1st Croatian Conference on Earthquake Engineering 1CroCEE 2021

Rapid economic and population growth in high-seismic regions and increased vulnerability of aging infrastructure has raised seismic risk around the globe. Recently, functional recovery paradigm has been introduced as a holistic approach to include not only conventional safety criteria but also novel resilience measures in seismic performance assessment and design of buildings. This paper presents a new component-based seismic multi-dimensional functional recovery analysis method for reinforced concrete (RC) building structures and explores corrosion impact on its lifecycle functionality. Various structural and non-structural components affecting occupancy or serviceability of the building are included in loss analysis using FEMA P-58 fragility specification database.

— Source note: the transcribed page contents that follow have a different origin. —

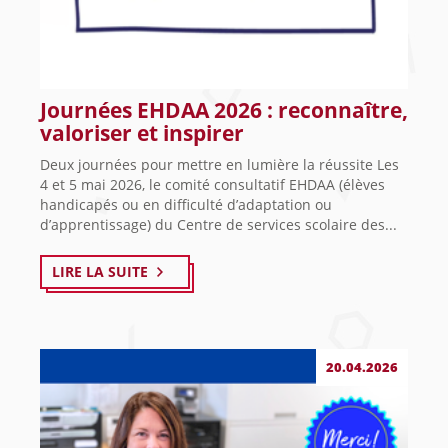
Journées EHDAA 2026 : reconnaître,
valoriser et inspirer
Deux journées pour mettre en lumière la réussite Les
4 et 5 mai 2026, le comité consultatif EHDAA (élèves
handicapés ou en difficulté d’adaptation ou
d’apprentissage) du Centre de services scolaire des...
LIRE LA SUITE
20.04.2026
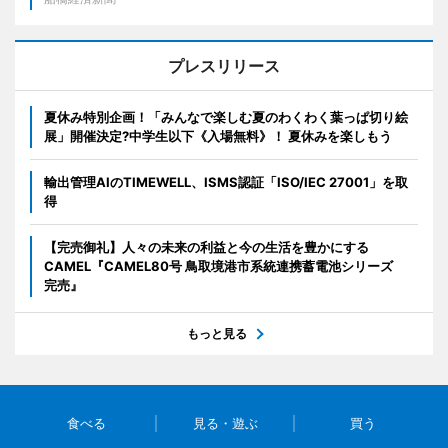
プレスリリース
夏休み特別企画！「みんなで楽しむ夏のわくわく葉っぱ切り絵
展」開催決定?中学生以下《入場無料》！ 夏休みを楽しもう
輸出管理AIのTIMEWELL、ISMS認証「ISO/IEC 27001」を取
得
【完売御礼】人々の未来の利益と今の生活を豊かにする
CAMEL『CAMEL80号 鳥取境港市系統連携蓄電池シリーズ
完売』
もっと見る
食べる
見る・遊ぶ
買う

Multi-dimensional functionality curves, including asset, occupancy, and serviceability functionality curves, are developed to depict the post-earthquake recovery path. A new method is introduced to evaluate a holistic resilience index evaluated based on functionality curves. Intensity-based approach is used to quantify seismic monetary loss and downtime. Time-history and incremental dynamic analyses are used to develop fragility functions. A set of 4-story RC building archetypes located in a high seismic region are studied. Further, the impact of corrosion in various stories on seismic resilience and functional recovery of RC frames is studied. Uncertainty in demand, modelling, and component-level seismic losses are included. Finite element models of corroded and uncorroded RC archetypes are developed in OpenSees. The recently developed SFI-MVLEM element is used to model the dynamic nonlinear behavior of shear walls. Results indicate that high-intensity earthquakes result in significant loss of occupancy while low-intensity earthquakes cause a noticeable loss of serviceability and minor loss of occupancy.